¹ Key Lab of Smart Prevention and Mitigation of Civil Engineering Disasters of the Ministry of Industry and Information Technology, Harbin Institute of Technology, Harbin 150090, China; Key Lab of Structures Dynamic Behavior and Control of the Ministry of Education, Harbin Institute of Technology, Harbin 150090, China; School of Civil Engineering, Harbin Institute of Technology, Harbin 150090, China.
² Centre for Composite Material and Structure, Harbin Institute of Technology, Harbin 150090, China. Electronic address: hongyi@hit.edu.cn.
³ Key Lab of Smart Prevention and Mitigation of Civil Engineering Disasters of the Ministry of Industry and Information Technology, Harbin Institute of Technology, Harbin 150090, China; Key Lab of Structures Dynamic Behavior and Control of the Ministry of Education, Harbin Institute of Technology, Harbin 150090, China; School of Civil Engineering, Harbin Institute of Technology, Harbin 150090, China. Electronic address: qgf_forever@hit.edu.cn.
⁴ Key Lab of Smart Prevention and Mitigation of Civil Engineering Disasters of the Ministry of Industry and Information Technology, Harbin Institute of Technology, Harbin 150090, China; Key Lab of Structures Dynamic Behavior and Control of the Ministry of Education, Harbin Institute of Technology, Harbin 150090, China; School of Civil Engineering, Harbin Institute of Technology, Harbin 150090, China.

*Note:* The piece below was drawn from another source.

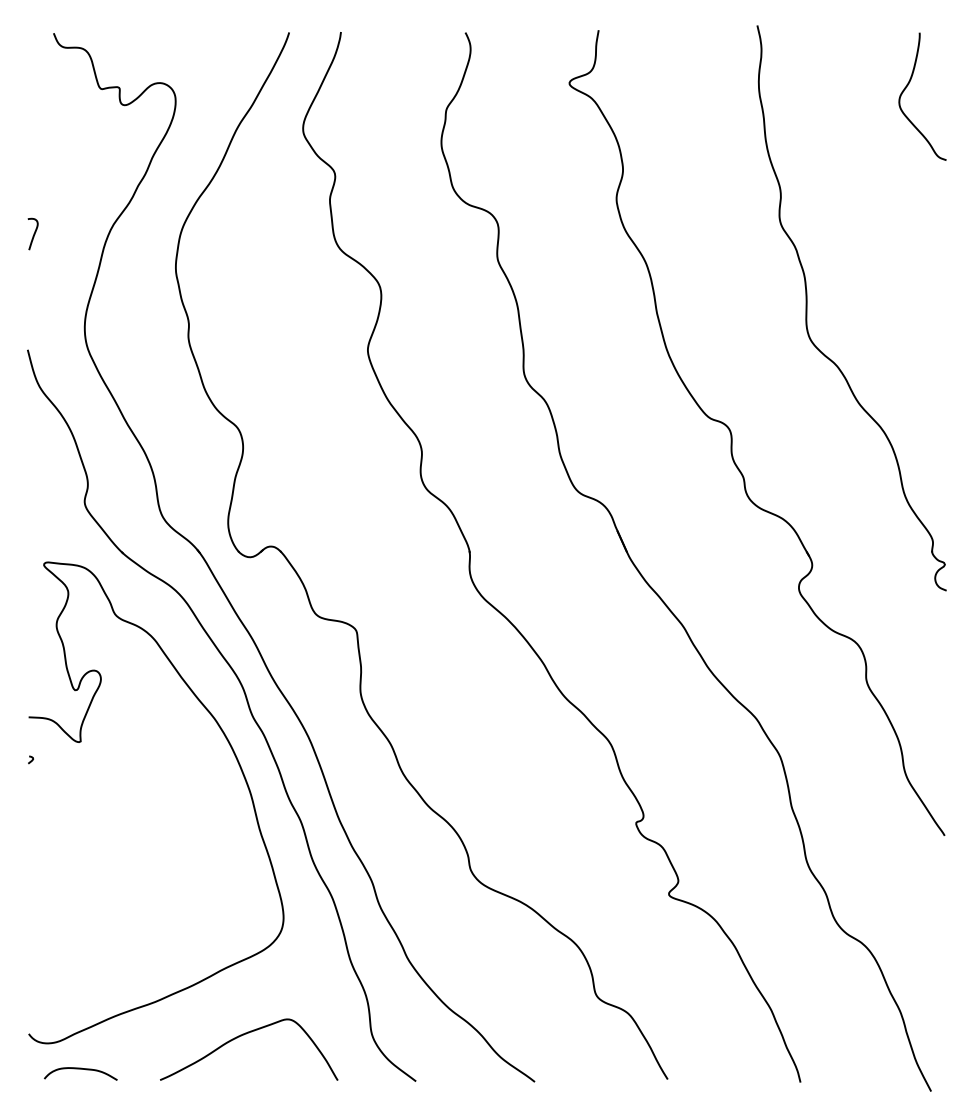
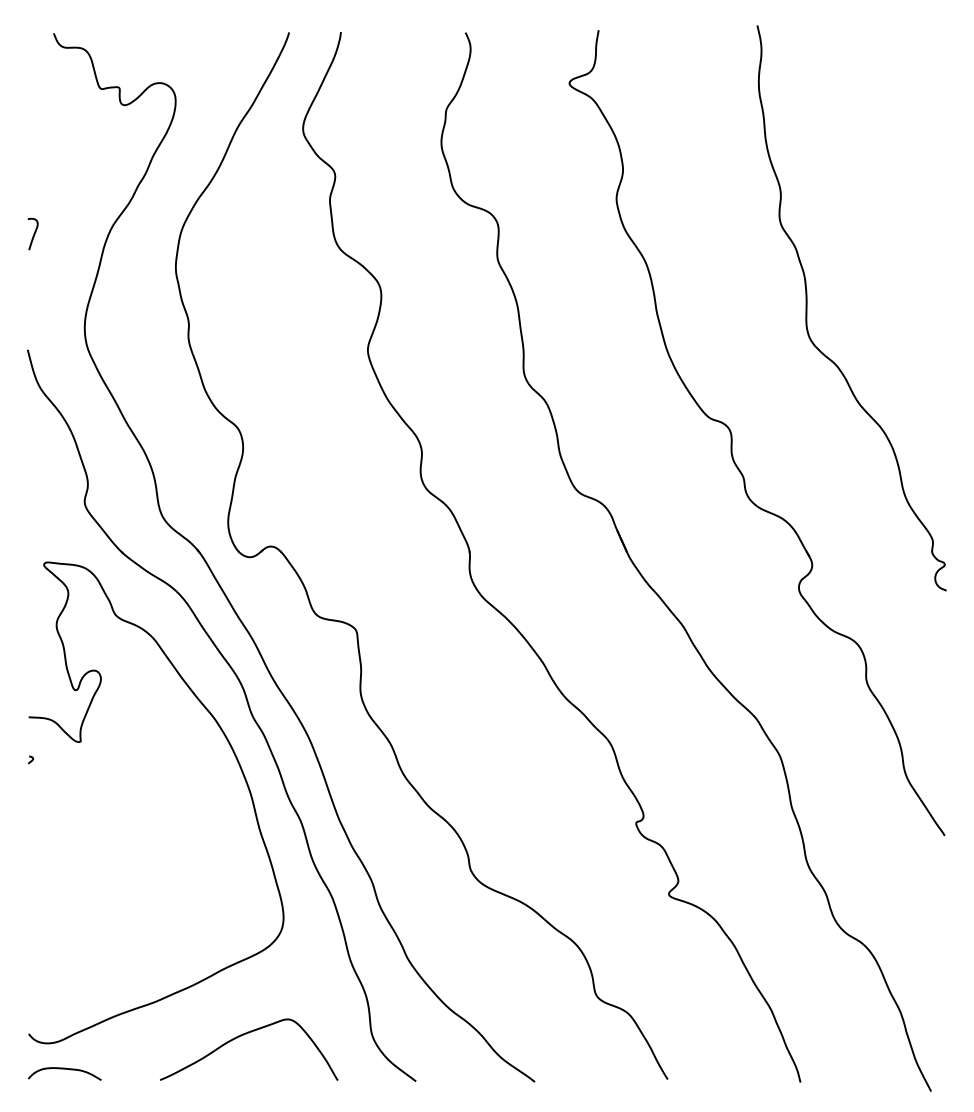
curve at (908, 85): present -> none
curve at (80, 1069) position: (80, 1069) -> (64, 1069)
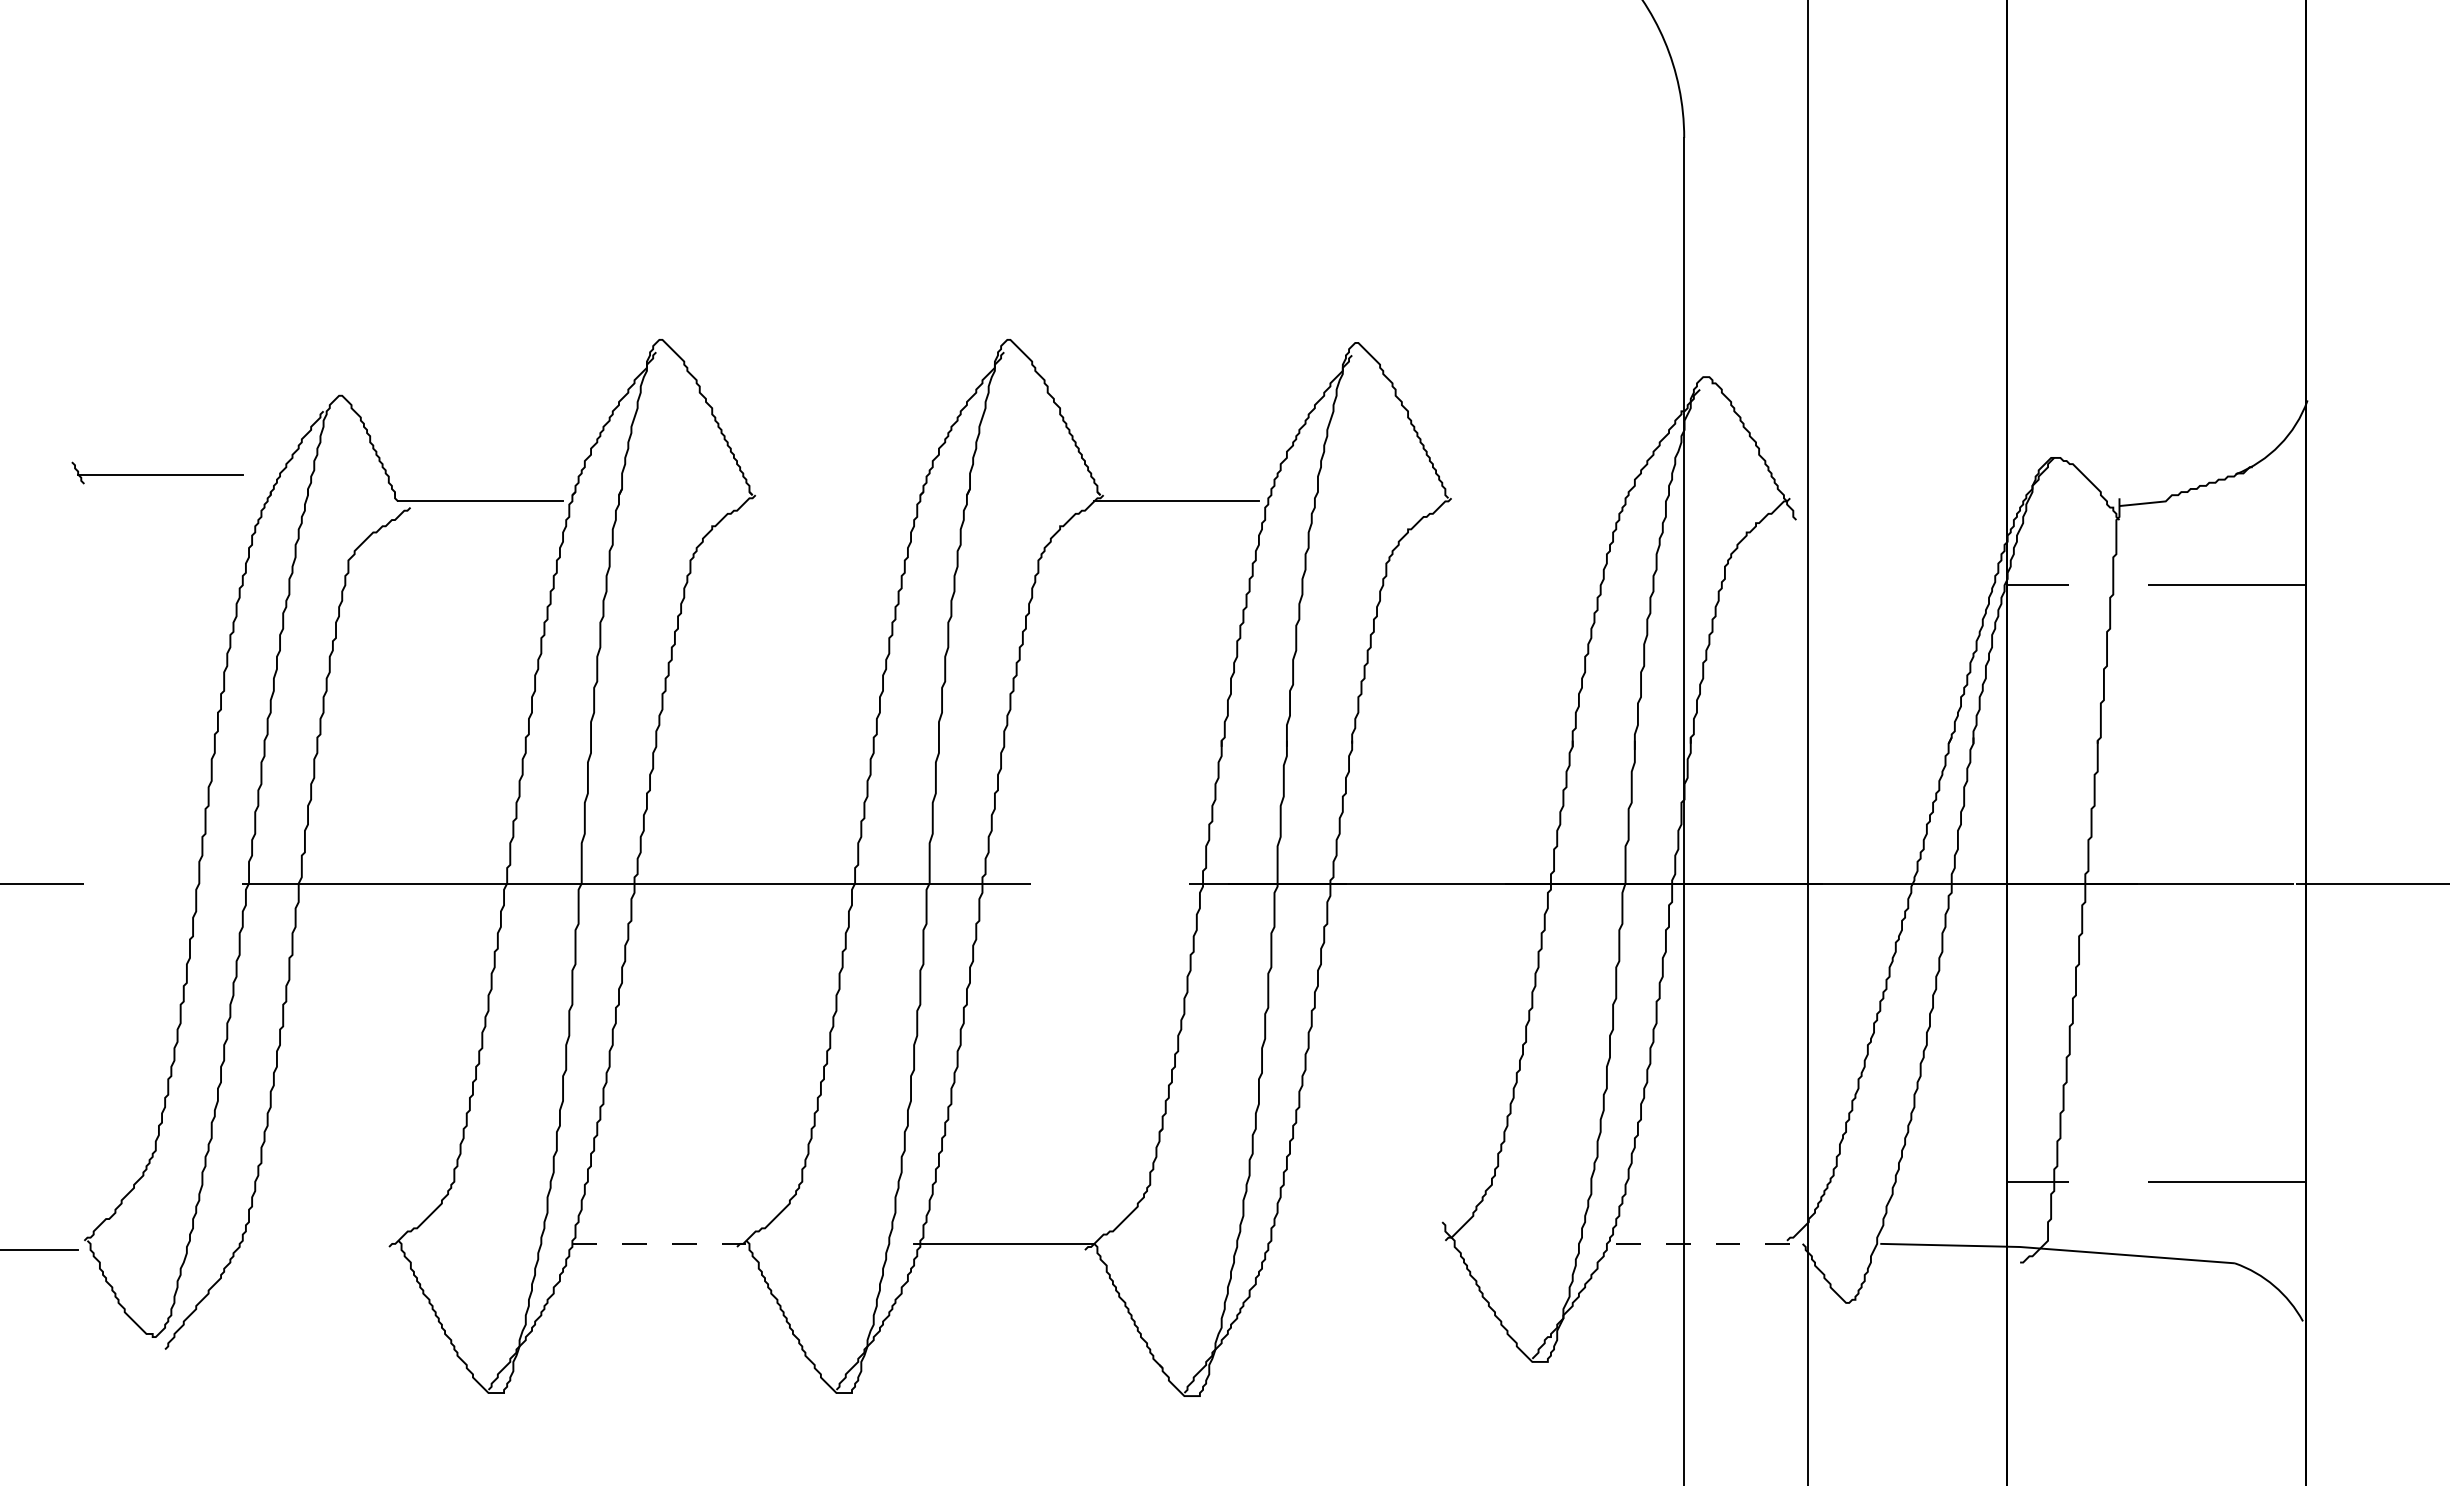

Electronic address: oujinping@hit.edu.cn.
⁵ School of Civil and Environmental Engineering, Harbin Institute of Technology, Shenzhen 518055, China. Electronic address: lizuohua@hit.edu.cn.

PMID: 30025328
DOI: 10.1016/j.jcis.2018.07.005

Abstract

The chloride transport properties of cement-based materials are determined via the physicochemical interactions between the pore solution and the cement hydrates. Herein, a thermodynamic model based on surface complexation reactions and dissolution/precipitation reactions was established to investigate the essential physicochemical interactions. The effects of chloride concentration, temperature, and saturation degree (the ratio of water volume to pore volume) on the physicochemical interactions were studied in detail using the resulting thermodynamic model. The published experimental results indicate that the resulting thermodynamic model accurately reflects the adsorption capacity of cement hydrates for chloride ions. Thus, this thermodynamic model can be coupled to the transport equations to achieve the durable designs for new reinforced concrete structures (RCSs) or to predict the service life of existing RCSs. It can also optimize corrosion control strategies for RCSs based on the thermodynamics and kinetics of the material.

Keywords: Cement-based materials; Chloride adsorption; Physicochemical interactions; Thermodynamic modeling.